Stored data
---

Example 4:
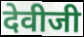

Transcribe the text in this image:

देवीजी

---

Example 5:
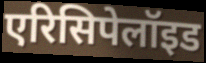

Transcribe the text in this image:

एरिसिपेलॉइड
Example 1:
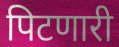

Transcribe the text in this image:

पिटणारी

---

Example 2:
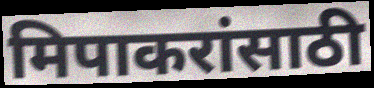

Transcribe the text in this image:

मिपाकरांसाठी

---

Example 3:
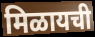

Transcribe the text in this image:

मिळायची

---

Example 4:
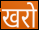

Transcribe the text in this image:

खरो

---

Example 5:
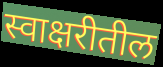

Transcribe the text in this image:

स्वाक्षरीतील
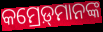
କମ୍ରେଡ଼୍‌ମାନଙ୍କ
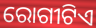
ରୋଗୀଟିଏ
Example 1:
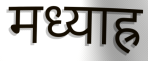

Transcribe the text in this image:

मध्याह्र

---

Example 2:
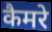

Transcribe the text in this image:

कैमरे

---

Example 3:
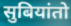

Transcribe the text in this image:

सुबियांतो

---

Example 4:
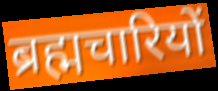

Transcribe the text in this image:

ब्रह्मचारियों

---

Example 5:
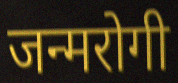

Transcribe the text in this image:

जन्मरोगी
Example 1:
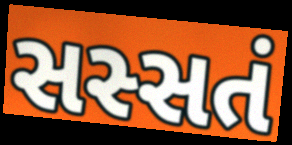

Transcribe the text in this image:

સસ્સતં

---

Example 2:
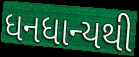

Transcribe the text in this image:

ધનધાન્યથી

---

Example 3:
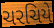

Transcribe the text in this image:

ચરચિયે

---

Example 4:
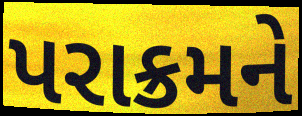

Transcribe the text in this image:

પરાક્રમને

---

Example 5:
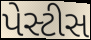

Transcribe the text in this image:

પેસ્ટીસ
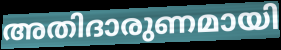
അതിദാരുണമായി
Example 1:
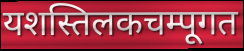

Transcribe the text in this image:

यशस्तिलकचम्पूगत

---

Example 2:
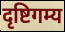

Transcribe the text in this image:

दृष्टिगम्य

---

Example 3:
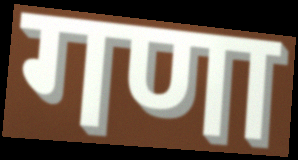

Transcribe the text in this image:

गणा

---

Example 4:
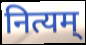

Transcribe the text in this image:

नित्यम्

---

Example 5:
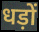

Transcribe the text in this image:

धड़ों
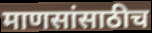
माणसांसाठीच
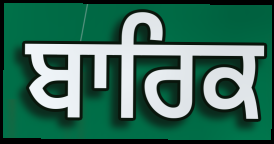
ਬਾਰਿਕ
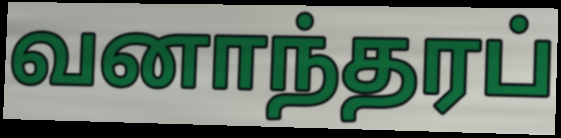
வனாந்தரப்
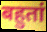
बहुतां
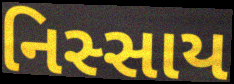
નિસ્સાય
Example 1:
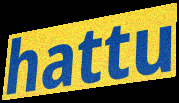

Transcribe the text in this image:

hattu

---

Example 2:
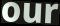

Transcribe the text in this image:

● **What the task requires**: Each record has to be set down verbatim, and the pictures must not appear in the copy.

● **Response**:
---

Example 4:

Transcribe the text in this image:

देवीजी

---

Example 5:

Transcribe the text in this image:

एरिसिपेलॉइड
Example 1:

Transcribe the text in this image:

पिटणारी

---

Example 2:

Transcribe the text in this image:

मिपाकरांसाठी

---

Example 3:

Transcribe the text in this image:

मिळायची

---

Example 4:

Transcribe the text in this image:

खरो

---

Example 5:

Transcribe the text in this image:

स्वाक्षरीतील
କମ୍ରେଡ଼୍‌ମାନଙ୍କ
ରୋଗୀଟିଏ
Example 1:

Transcribe the text in this image:

मध्याह्र

---

Example 2:

Transcribe the text in this image:

कैमरे

---

Example 3:

Transcribe the text in this image:

सुबियांतो

---

Example 4:

Transcribe the text in this image:

ब्रह्मचारियों

---

Example 5:

Transcribe the text in this image:

जन्मरोगी
Example 1:

Transcribe the text in this image:

સસ્સતં

---

Example 2:

Transcribe the text in this image:

ધનધાન્યથી

---

Example 3:

Transcribe the text in this image:

ચરચિયે

---

Example 4:

Transcribe the text in this image:

પરાક્રમને

---

Example 5:

Transcribe the text in this image:

પેસ્ટીસ
അതിദാരുണമായി
Example 1:

Transcribe the text in this image:

यशस्तिलकचम्पूगत

---

Example 2:

Transcribe the text in this image:

दृष्टिगम्य

---

Example 3:

Transcribe the text in this image:

गणा

---

Example 4:

Transcribe the text in this image:

नित्यम्

---

Example 5:

Transcribe the text in this image:

धड़ों
माणसांसाठीच
ਬਾਰਿਕ
வனாந்தரப்
बहुतां
નિસ્સાય
Example 1:

Transcribe the text in this image:

hattu

---

Example 2:

Transcribe the text in this image:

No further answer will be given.